Detail of The Competition in Sittacene and the Placating of Sisgambis, about 1470–75, Master of the Jardin de vertueuse consolation. French and Flemish. The J. Paul Getty Museum
FALSE: Men’s clothing was always practical and functional
In a word: leggings.
Extremely wedgie-inducing, leggings-as-pants were the subject of great debate, then as now. In mid-15th-century England there was even a law about who could wear short tunics that revealed the male buttocks. Surprise! Only the rich.
More on this medieval fashion faux-pas here.
Detail of Saint Fiacre and the Shrew Houpdee, 1469, Lieven van Lathem. The J. Paul Getty Museum
FALSE: Medicine was based on pure superstition
Surgeons and doctors existed in the Middle Ages, and while some treatments were a bit scary by today’s standards (bloodletting was a thing), they were quite logical.
Then as now, many medicines were drawn from plants. Saint Fiacre, shown here, was the patron saint of gardeners and disease-sufferers, a handy combo.
(Fun fact: hemorrhoids were called “the figs of Saint Fiacre.”)
In the story that inspired this illumination, the “hey, you!” lady in the background is so amazed by Saint Fiacre’s green-thumb-slash-healing-powers that she accuses him of practicing witchcraft. But if healing and herbology sometimes seemed suspicious, healers like St. Fiacre were also thought to be doing the work of God.
Detail of Saint Jerome Extracting a Thorn from a Lion’s Paw, second quarter of 15th century, Master of the Murano Gradual, Italian. The J. Paul Getty Museum
Practical and logical home remedies, like ointments and bandaging, are also seen aplenty in pictures from the Middle Ages. In this illumination depicting the miracle of Saint Jerome removing a thorn from a lion’s paw, a frightened monk in the background rushes in with a gold bowl of ointment and a semi-sheer bandage. In the foreground, Saint Jerome casually, and elegantly, removes the splinter with a pair of gold tweezers. Just because a miracle is occurring doesn’t mean you shouldn’t stop at CVS.
Detail of The Trinity, Book of Planets, Anatomical Treatise, Liber synonimorum, shortly after 1464. German. The J. Paul Getty Museum
Also on the topic of science, in the Middle Ages astrology was hugely important. People at all levels of society were concerned with their star charts, political leaders especially so. From breaking ground for new buildings to waging battle, astrological considerations were taken very seriously. Astrology may seem superstitious to some of us, but it was practiced (some would say, is practiced) much like a science.

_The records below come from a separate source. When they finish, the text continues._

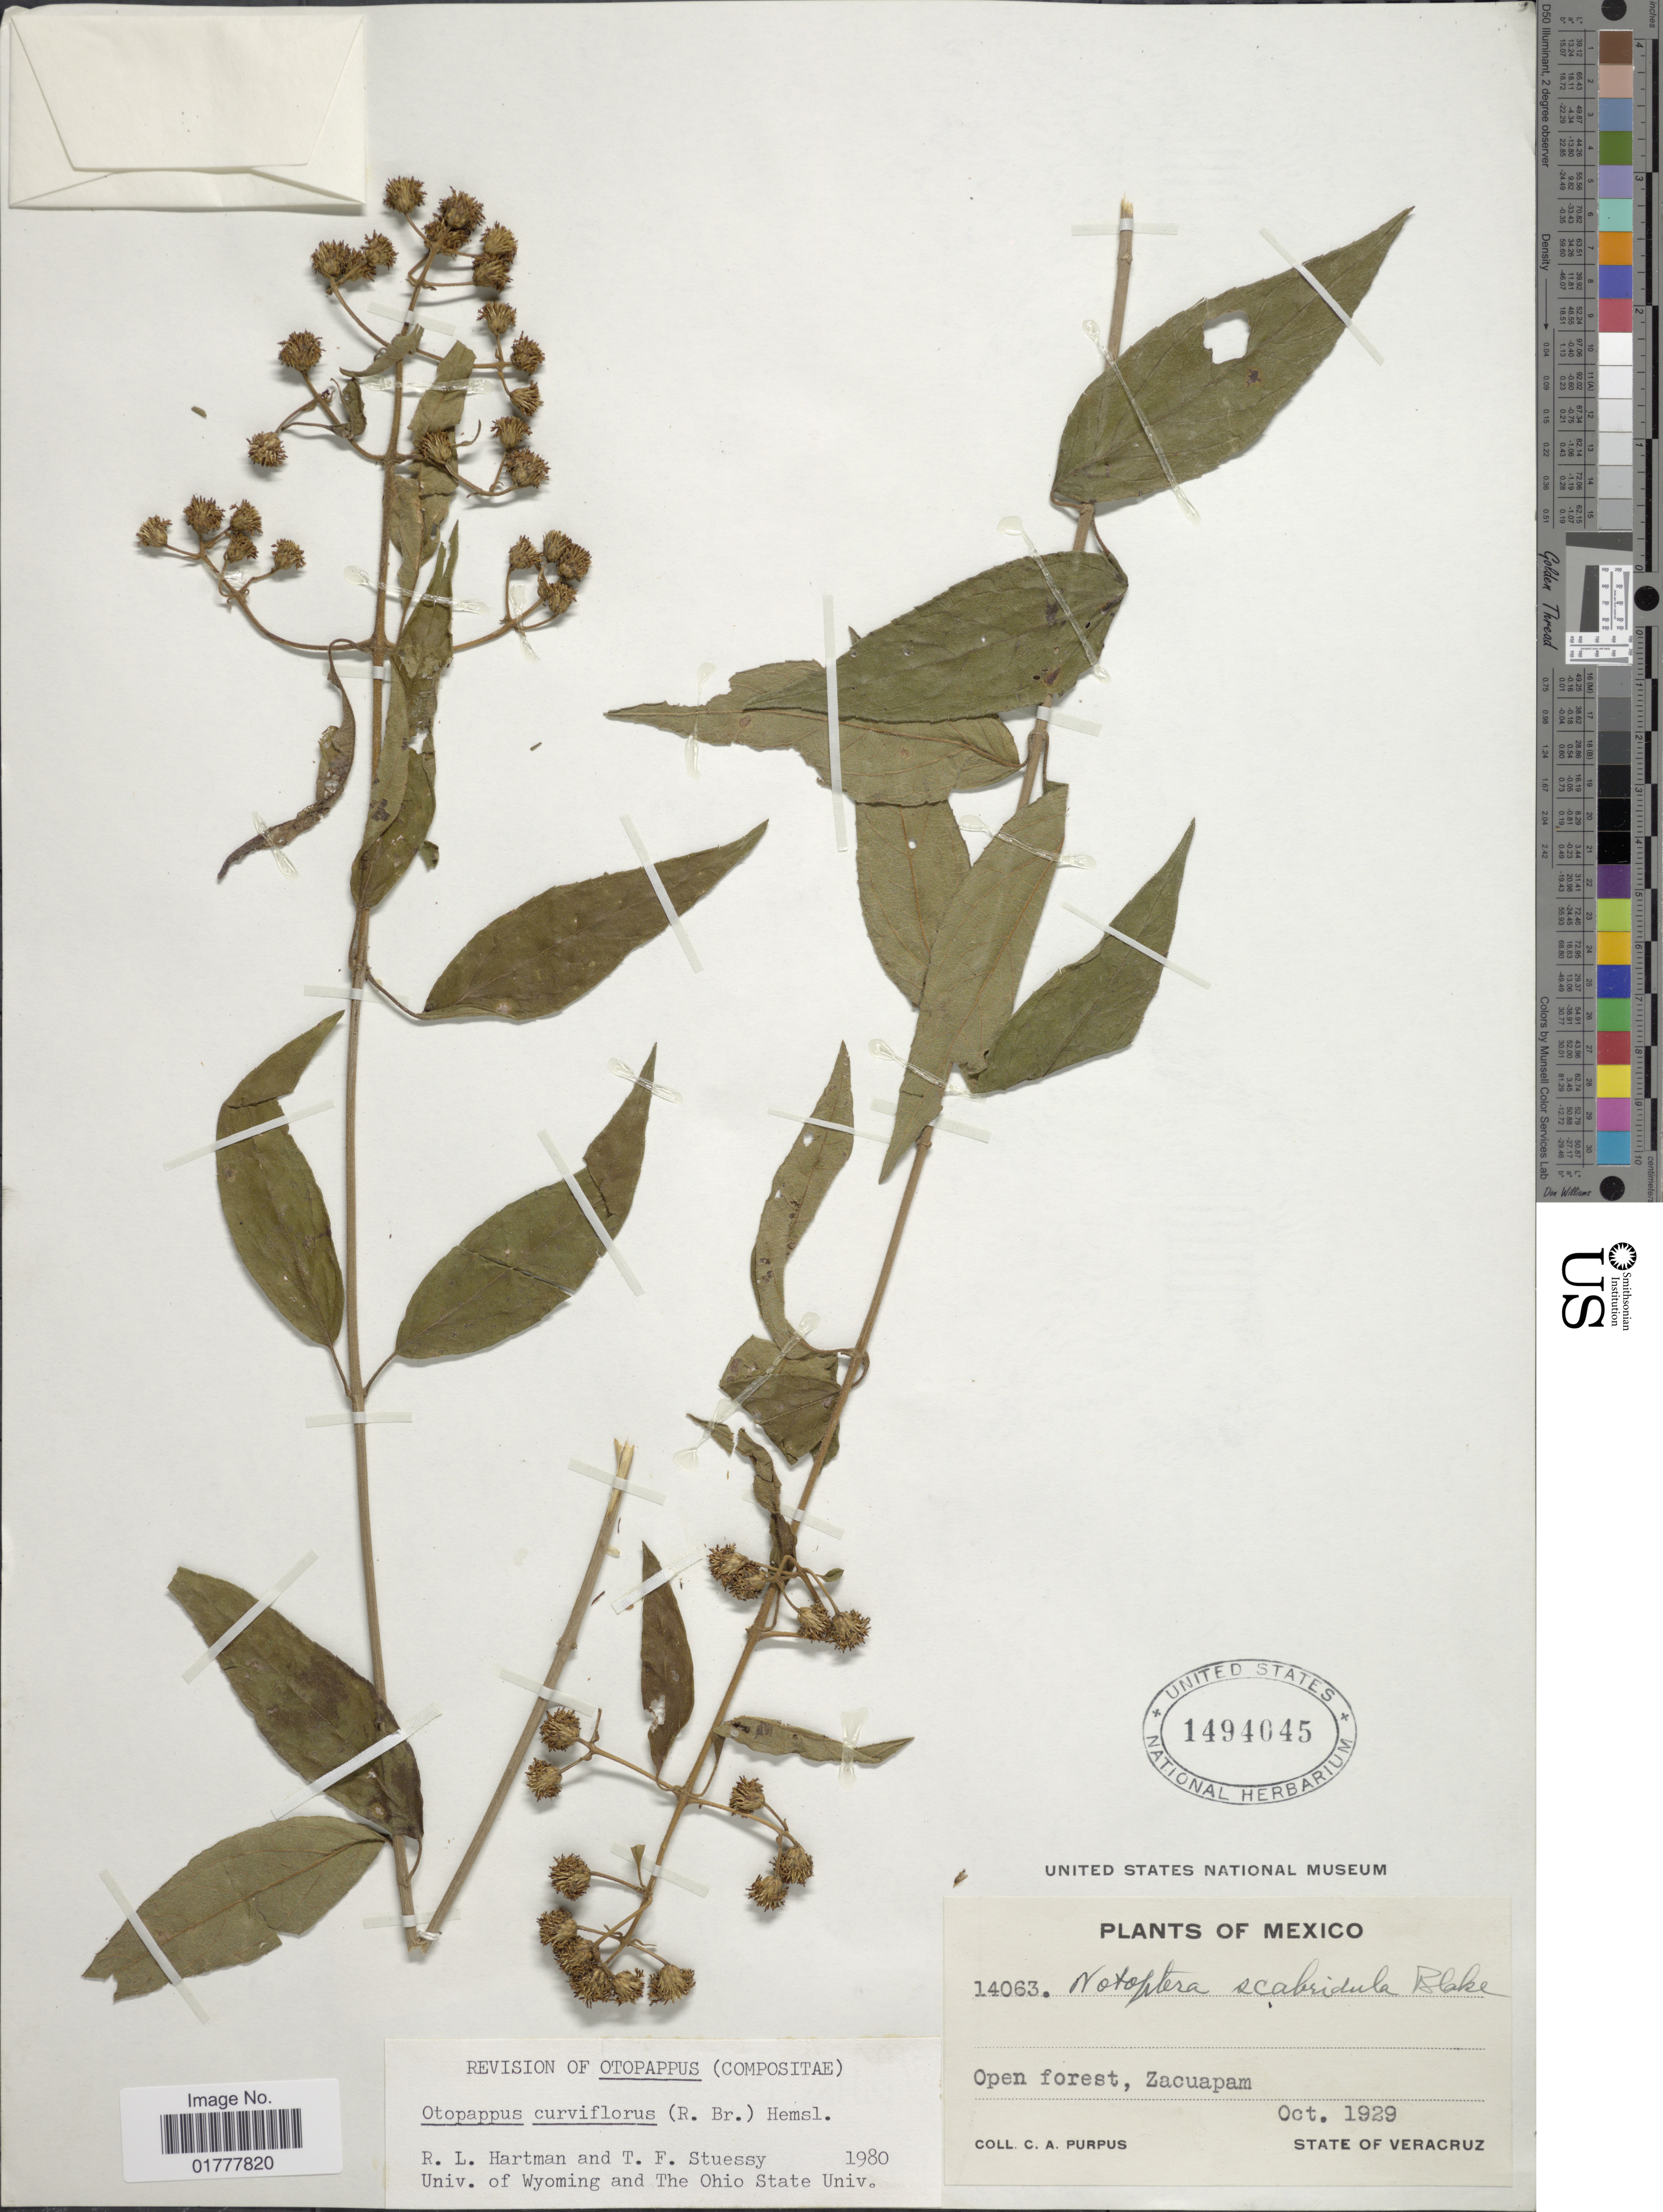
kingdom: Plantae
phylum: Tracheophyta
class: Magnoliopsida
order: Asterales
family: Asteraceae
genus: Otopappus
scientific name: Otopappus curviflorus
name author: (R. Br.) Hemsl.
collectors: C. A. Purpus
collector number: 14063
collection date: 1929-10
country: Mexico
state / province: Veracruz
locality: Open forest, Zacuapam, State of Veracruz.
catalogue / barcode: US 1494045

Details from Combat with Dagger and Staff, about 1410, Italian. Flower of Battle. The J. Paul Getty Museum.
FALSE: The most powerful military force consisted of armored knights riding into battle
Sure there were mounted members of the military, but more often than not, soldiers had to fight on the ground. A manuscript in our collection, The Flower of Battle, shows all kinds of medieval weapons, armor, and combat tactics. The picture above shows combat with dagger and staff.
Combat with staff
Check out the scary guy on the left wielding a cave-man-ish club.
Who knows, this might have been the book that taught Gandalf to fight. Because fantasy books ARE REAL…even if authors sometimes get the facts wrong.